What is required: Repeat the lines below word for word, leaving out the pictures.

Records for this task:
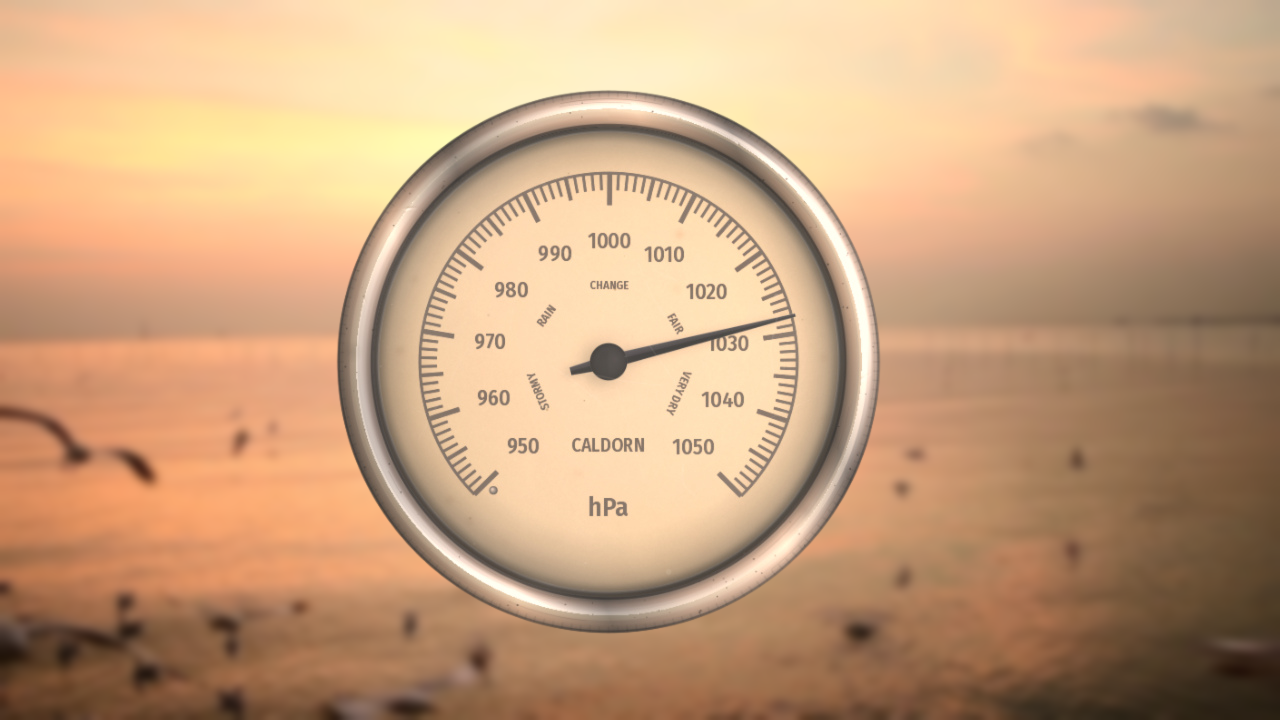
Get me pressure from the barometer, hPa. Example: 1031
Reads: 1028
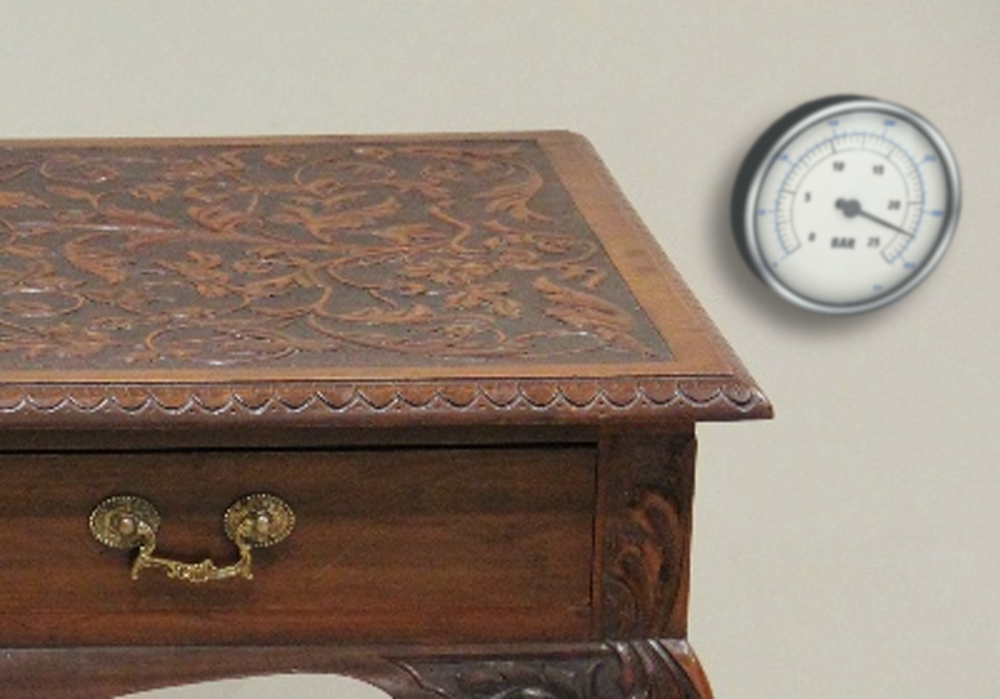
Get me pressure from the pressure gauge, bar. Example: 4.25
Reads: 22.5
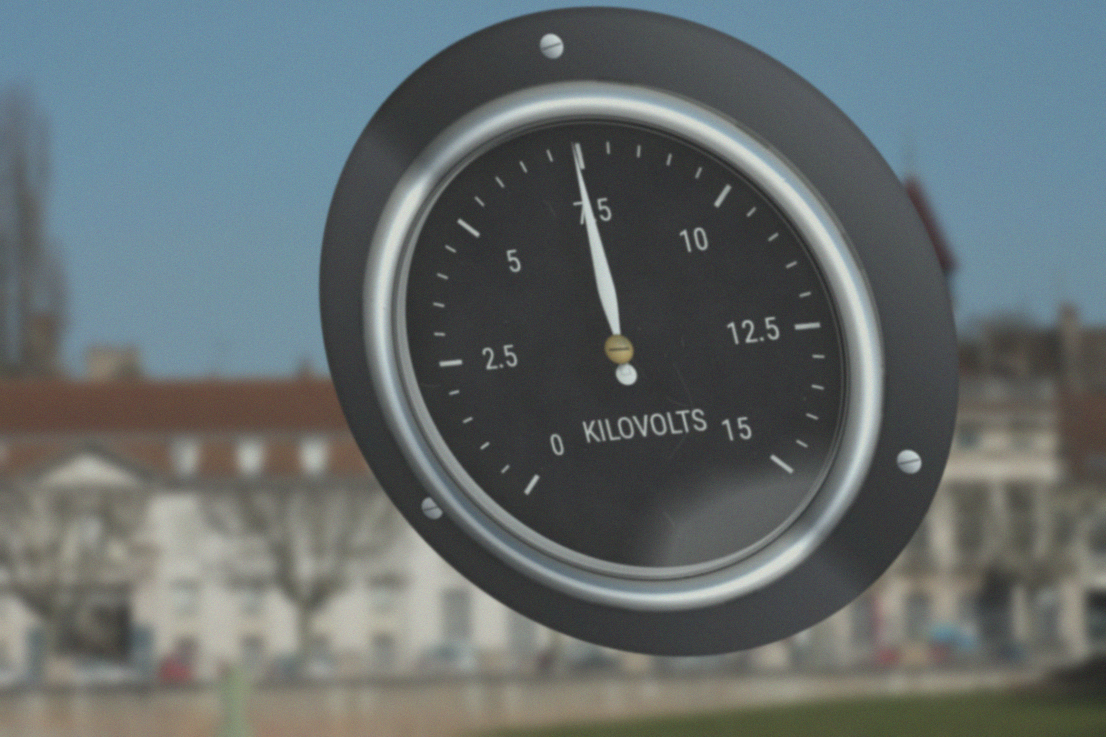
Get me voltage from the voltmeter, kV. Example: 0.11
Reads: 7.5
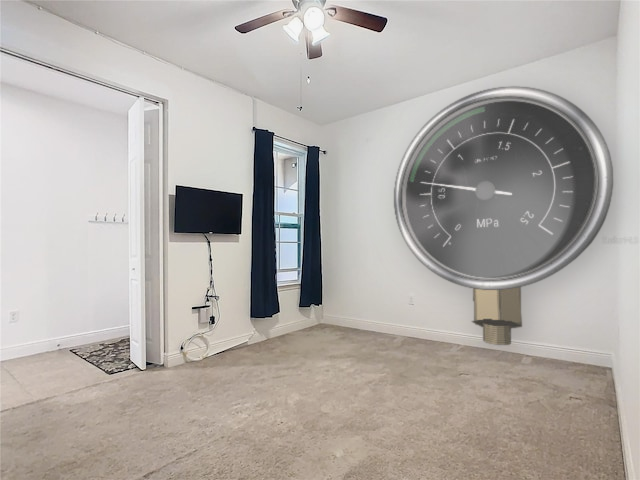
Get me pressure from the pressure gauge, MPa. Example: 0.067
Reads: 0.6
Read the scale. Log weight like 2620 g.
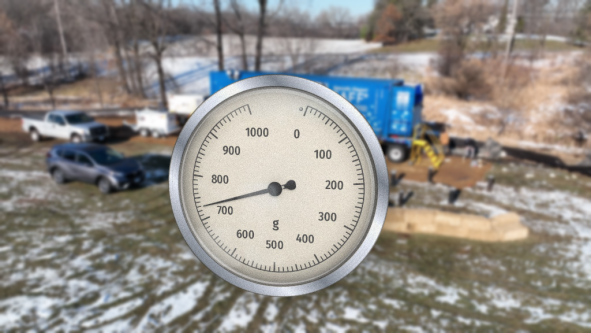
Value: 730 g
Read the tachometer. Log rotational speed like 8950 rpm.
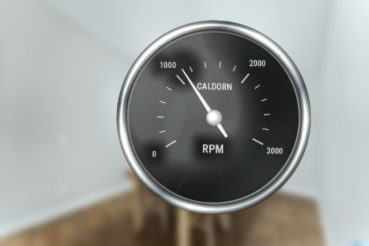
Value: 1100 rpm
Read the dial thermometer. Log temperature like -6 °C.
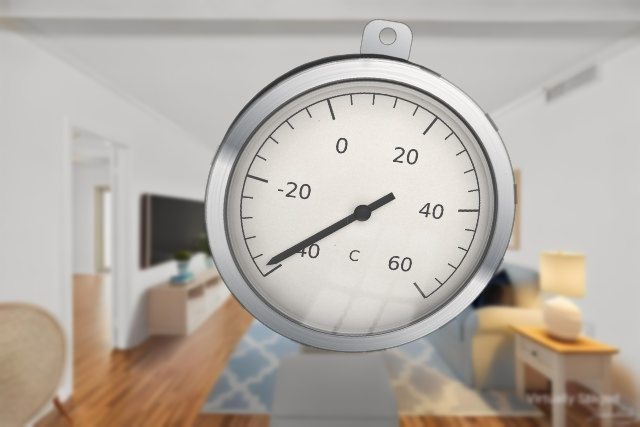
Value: -38 °C
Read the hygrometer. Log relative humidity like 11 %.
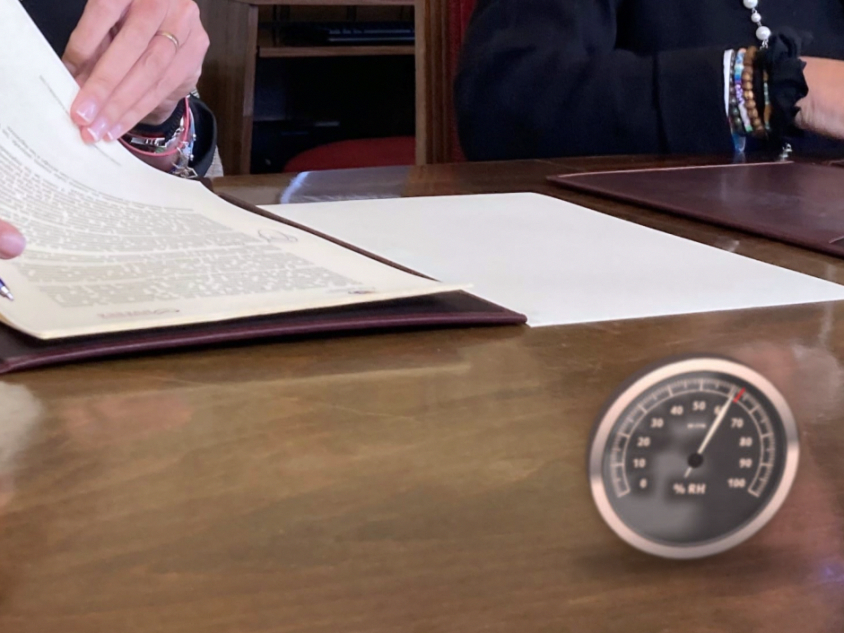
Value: 60 %
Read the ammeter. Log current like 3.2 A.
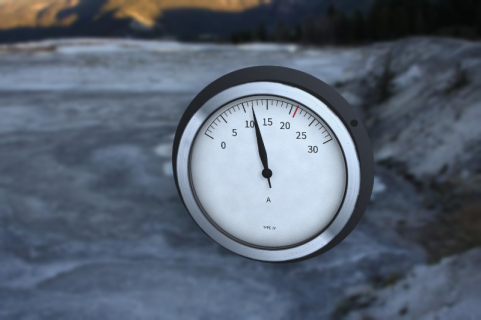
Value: 12 A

Task solution:
Get me pressure from the barometer, hPa. Example: 1031
Reads: 1028
Get me pressure from the pressure gauge, bar. Example: 4.25
Reads: 22.5
Get me voltage from the voltmeter, kV. Example: 0.11
Reads: 7.5
Get me pressure from the pressure gauge, MPa. Example: 0.067
Reads: 0.6
Read the scale. Log weight like 2620 g.
Value: 730 g
Read the tachometer. Log rotational speed like 8950 rpm.
Value: 1100 rpm
Read the dial thermometer. Log temperature like -6 °C.
Value: -38 °C
Read the hygrometer. Log relative humidity like 11 %.
Value: 60 %
Read the ammeter. Log current like 3.2 A.
Value: 12 A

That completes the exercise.